Она так хотела похоронить сказанное той ужасной ночью в глубине памяти и больше никогда не воскрешать! Невыносимо неприятные воспоминания пригасили разлившуюся в душе тихую блаженную радость и накрыли грязно-серой пеленой сияющую красоту заката. Она не могла погаснуть навсегда от такой ерунды и непременно разгорится вновь в спасительном кольце объятий, но…
Зачем в последний вечер погружаться в пережитый на этом самом месте кошмар и отравлять сердце горечью? Любимая вершина Ортханка не смогла тогда защитить ее от боли и обид. Но теперь уже не больно… было. Недавно и так давно минувшие тяжелые моменты ничего не значат, если они могут любить друг друга здесь и сейчас… пока еще.
— Мы с папой чуть не убили друг друга… но все уже в прошлом. Без Палантира он больше не будет послушным рабом Саурона… — Мысли путались, картины обретали ясность, как наяву вставая перед глазами, медленно и неохотно. — Ты обещал не вредить ему, — с трудом сумела вспомнить и произнести она, вновь чувствуя на щеках жгуче-холодные слезы от ужасных слов Сарумана. Он же успокоит ее и согреет, потом, когда прочитает воспоминания?
***
— Господин, там были еще… — молодой воин испугано замолчал, натолкнувшись на невидимую стену ледяного презрения.
Наследник и любимый сын Дэнетора изменился после возвращения из не увенчавшегося успехом похода, непостижимо и пугающе. Для всех, кроме самого ослепленного отцовской любовью, или честолюбием Наместника — ему чуждая всему человеческому темная сила в глазах старшего сына внушала лишь восхищение и еще большую гордость, в первую очередь за себя.

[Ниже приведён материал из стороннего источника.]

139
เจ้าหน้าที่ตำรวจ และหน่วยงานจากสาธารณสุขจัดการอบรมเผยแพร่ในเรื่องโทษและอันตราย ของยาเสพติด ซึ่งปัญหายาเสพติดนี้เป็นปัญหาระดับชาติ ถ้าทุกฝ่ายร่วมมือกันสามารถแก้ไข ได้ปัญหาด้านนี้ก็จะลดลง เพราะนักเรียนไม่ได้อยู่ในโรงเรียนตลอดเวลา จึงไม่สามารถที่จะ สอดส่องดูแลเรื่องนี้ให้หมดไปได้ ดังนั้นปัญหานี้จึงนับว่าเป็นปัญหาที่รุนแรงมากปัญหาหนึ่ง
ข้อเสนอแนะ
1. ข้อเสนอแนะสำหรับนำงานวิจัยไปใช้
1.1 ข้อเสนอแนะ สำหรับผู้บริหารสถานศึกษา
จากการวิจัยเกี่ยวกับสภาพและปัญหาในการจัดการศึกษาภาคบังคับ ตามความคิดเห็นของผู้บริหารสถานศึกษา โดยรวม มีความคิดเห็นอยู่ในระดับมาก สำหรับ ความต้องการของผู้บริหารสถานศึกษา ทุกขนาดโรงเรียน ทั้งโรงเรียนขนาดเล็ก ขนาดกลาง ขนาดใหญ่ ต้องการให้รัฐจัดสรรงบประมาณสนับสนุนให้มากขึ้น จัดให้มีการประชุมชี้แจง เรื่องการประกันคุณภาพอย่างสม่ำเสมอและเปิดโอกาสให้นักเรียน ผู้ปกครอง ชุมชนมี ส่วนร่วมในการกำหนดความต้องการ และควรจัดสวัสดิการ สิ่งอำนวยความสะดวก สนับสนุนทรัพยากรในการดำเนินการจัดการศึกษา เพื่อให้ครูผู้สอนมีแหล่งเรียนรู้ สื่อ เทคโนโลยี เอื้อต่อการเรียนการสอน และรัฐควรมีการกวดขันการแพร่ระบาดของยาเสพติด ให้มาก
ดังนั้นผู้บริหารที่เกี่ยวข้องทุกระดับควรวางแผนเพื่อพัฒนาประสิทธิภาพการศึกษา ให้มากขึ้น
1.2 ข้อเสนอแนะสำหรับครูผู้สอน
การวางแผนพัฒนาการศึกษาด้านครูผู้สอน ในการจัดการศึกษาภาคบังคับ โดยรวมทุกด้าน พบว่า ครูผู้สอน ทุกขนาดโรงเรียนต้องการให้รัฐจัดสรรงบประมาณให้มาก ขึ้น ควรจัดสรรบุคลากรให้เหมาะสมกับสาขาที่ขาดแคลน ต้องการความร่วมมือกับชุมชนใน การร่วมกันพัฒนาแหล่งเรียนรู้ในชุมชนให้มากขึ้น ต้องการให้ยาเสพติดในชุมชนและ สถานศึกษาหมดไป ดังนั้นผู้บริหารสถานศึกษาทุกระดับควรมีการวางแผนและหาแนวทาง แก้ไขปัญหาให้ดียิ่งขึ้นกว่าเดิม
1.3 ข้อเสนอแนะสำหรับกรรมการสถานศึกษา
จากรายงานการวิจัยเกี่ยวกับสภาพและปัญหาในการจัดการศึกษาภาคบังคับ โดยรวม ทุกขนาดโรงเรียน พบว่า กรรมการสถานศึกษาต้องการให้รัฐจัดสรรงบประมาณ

— Знаю, — странно равнодушно, прежде он никогда не отреагировал бы так на безусловную, пусть и ничего по большому счету не меняющую, победу, ответил Боромир, скользнув невидящим взглядом по лицу юноши. — Взять их, и привести ко мне.

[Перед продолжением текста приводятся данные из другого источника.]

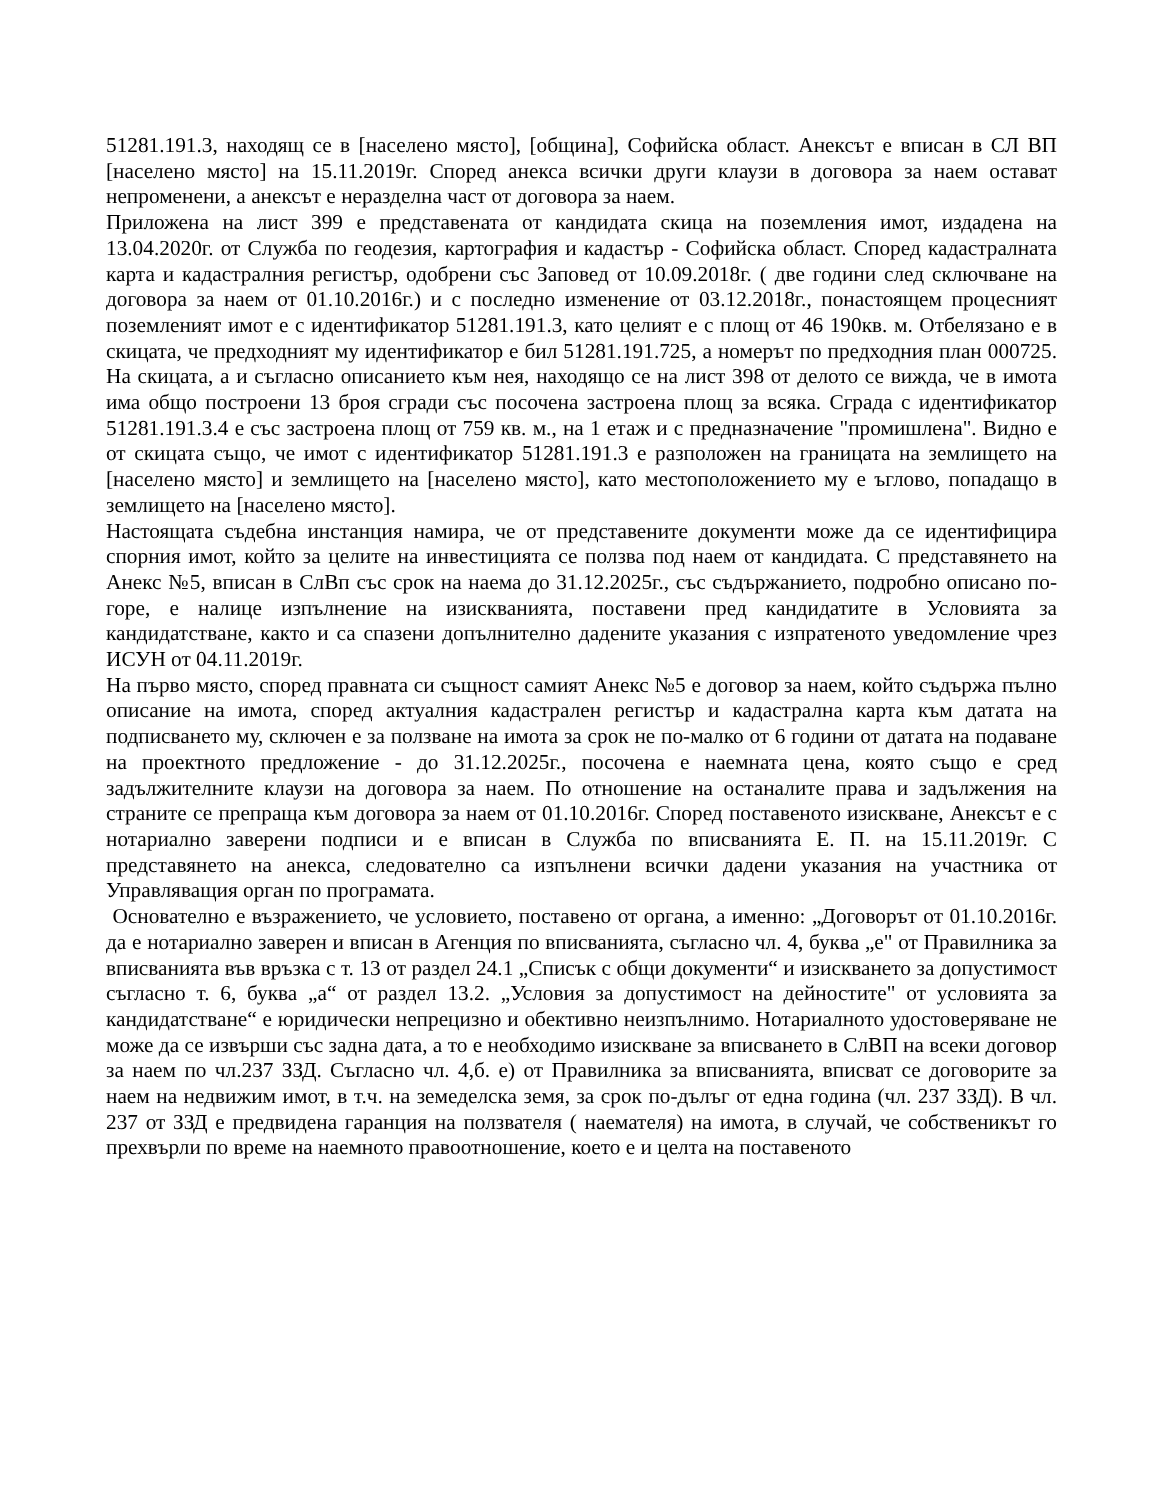51281.191.3, находящ се в [населено място], [община], Софийска област. Анексът е вписан в СЛ ВП [населено място] на 15.11.2019г. Според анекса всички други клаузи в договора за наем остават непроменени, а анексът е неразделна част от договора за наем.
Приложена на лист 399 е представената от кандидата скица на поземления имот, издадена на 13.04.2020г. от Служба по геодезия, картография и кадастър - Софийска област. Според кадастралната карта и кадастралния регистър, одобрени със Заповед от 10.09.2018г. ( две години след сключване на договора за наем от 01.10.2016г.) и с последно изменение от 03.12.2018г., понастоящем процесният поземленият имот е с идентификатор 51281.191.3, като целият е с площ от 46 190кв. м. Отбелязано е в скицата, че предходният му идентификатор е бил 51281.191.725, а номерът по предходния план 000725. На скицата, а и съгласно описанието към нея, находящо се на лист 398 от делото се вижда, че в имота има общо построени 13 броя сгради със посочена застроена площ за всяка. Сграда с идентификатор 51281.191.3.4 е със застроена площ от 759 кв. м., на 1 етаж и с предназначение "промишлена". Видно е от скицата също, че имот с идентификатор 51281.191.3 е разположен на границата на землището на [населено място] и землището на [населено място], като местоположението му е ъглово, попадащо в землището на [населено място].
Настоящата съдебна инстанция намира, че от представените документи може да се идентифицира спорния имот, който за целите на инвестицията се ползва под наем от кандидата. С представянето на Анекс №5, вписан в СлВп със срок на наема до 31.12.2025г., със съдържанието, подробно описано по-горе, е налице изпълнение на изискванията, поставени пред кандидатите в Условията за кандидатстване, както и са спазени допълнително дадените указания с изпратеното уведомление чрез ИСУН от 04.11.2019г.
На първо място, според правната си същност самият Анекс №5 е договор за наем, който съдържа пълно описание на имота, според актуалния кадастрален регистър и кадастрална карта към датата на подписването му, сключен е за ползване на имота за срок не по-малко от 6 години от датата на подаване на проектното предложение - до 31.12.2025г., посочена е наемната цена, която също е сред задължителните клаузи на договора за наем. По отношение на останалите права и задължения на страните се препраща към договора за наем от 01.10.2016г. Според поставеното изискване, Анексът е с нотариално заверени подписи и е вписан в Служба по вписванията Е. П. на 15.11.2019г. С представянето на анекса, следователно са изпълнени всички дадени указания на участника от Управляващия орган по програмата.
Основателно е възражението, че условието, поставено от органа, а именно: „Договорът от 01.10.2016г. да е нотариално заверен и вписан в Агенция по вписванията, съгласно чл. 4, буква „е" от Правилника за вписванията във връзка с т. 13 от раздел 24.1 „Списък с общи документи“ и изискването за допустимост съгласно т. 6, буква „а“ от раздел 13.2. „Условия за допустимост на дейностите" от условията за кандидатстване“ е юридически непрецизно и обективно неизпълнимо. Нотариалното удостоверяване не може да се извърши със задна дата, а то е необходимо изискване за вписването в СлВП на всеки договор за наем по чл.237 ЗЗД. Съгласно чл. 4,б. е) от Правилника за вписванията, вписват се договорите за наем на недвижим имот, в т.ч. на земеделска земя, за срок по-дълъг от една година (чл. 237 ЗЗД). В чл. 237 от ЗЗД е предвидена гаранция на ползвателя ( наемателя) на имота, в случай, че собственикът го прехвърли по време на наемното правоотношение, което е и целта на поставеното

Ничего не меняющую победу.
Жалкий адан прав, как никогда, и мудрейший из мудрых не сказал бы лучше. Южанам с замотанными по самые глаза в черные тряпки лицами не помог их темный бог… потому что он по причудливой прихоти судьбы командует отрядом защитников Гондора. Отвратительно.
Не потому, что их жаль, нет, разумеется. От жутковато-величественных храмов «имени его» (довольно остроумно по человеческим меркам сказано) ощутимой пользы не было — ни им, ни виновнику торжества. Ни побед, ни возвращения из Пустоты кровавые жертвоприношения поклоняющихся Тьме принести не смогли, лишь слегка уменьшали число лишних ртов в бедных харадримских семьях. Только не в меру хитроумный Майрон достиг многого, заставив уверовать в божественность Тьмы недалекого нуменорского короля… но потом потерял больше, чем получил. В тот раз польза все-таки была, да.
Жаль только, что недобитый бывший помощник возродился вновь, и совершенно точно не захочет ни уступать свое всевластие, ни делиться им — и не остается ничего другого, как притворяться сыном гондорского наместника и командовать партизанским отрядом в Итилиэне. По-настоящему отвратительно именно это, а не живущие краткую, как мгновение, бессмысленную жизнь смертные воины — вернувшихся сил недостаточно, чтобы легко и просто покончить с готовым стать властелином мира рыжим майа без их помощи.
Правда ли он столь хорош, каким кажется Силмэриэль? Этот почти уже покорившийся Майрону мир — человеческие глаза видят его по-новому, позволяя заметить ранее не имевшее значения. Главное, что он нравится… его лучшему творению. Ей пока ни к чему это способное огорчить знание, или вообще ни к чему — Силмэриэль еще слишком молода и слишком человек, а он испытал неожиданное и странное облегчение, узнав истинную природу родства их душ. Все встало на свои места и круг замкнулся.
Пустота в, казалось, давно и безнадежно разрушенной стене заполнилась идеально подошедшими каменными блоками — лучше, чем утерянными… или их просто не было никогда ранее. Но Силмэриэль может не понять и очень расстроится, тем более сейчас. Саруман предпочел доверить воспитание приемной дочери смертной прислуге и чадолюбивым стражникам, по близким ей понятиям аданов такая любовь ненормальна. Хотя для него она стала лишь больше, чем была, обретя логику, причину и что-то еще, вызывающее непонятные щемящие ощущения.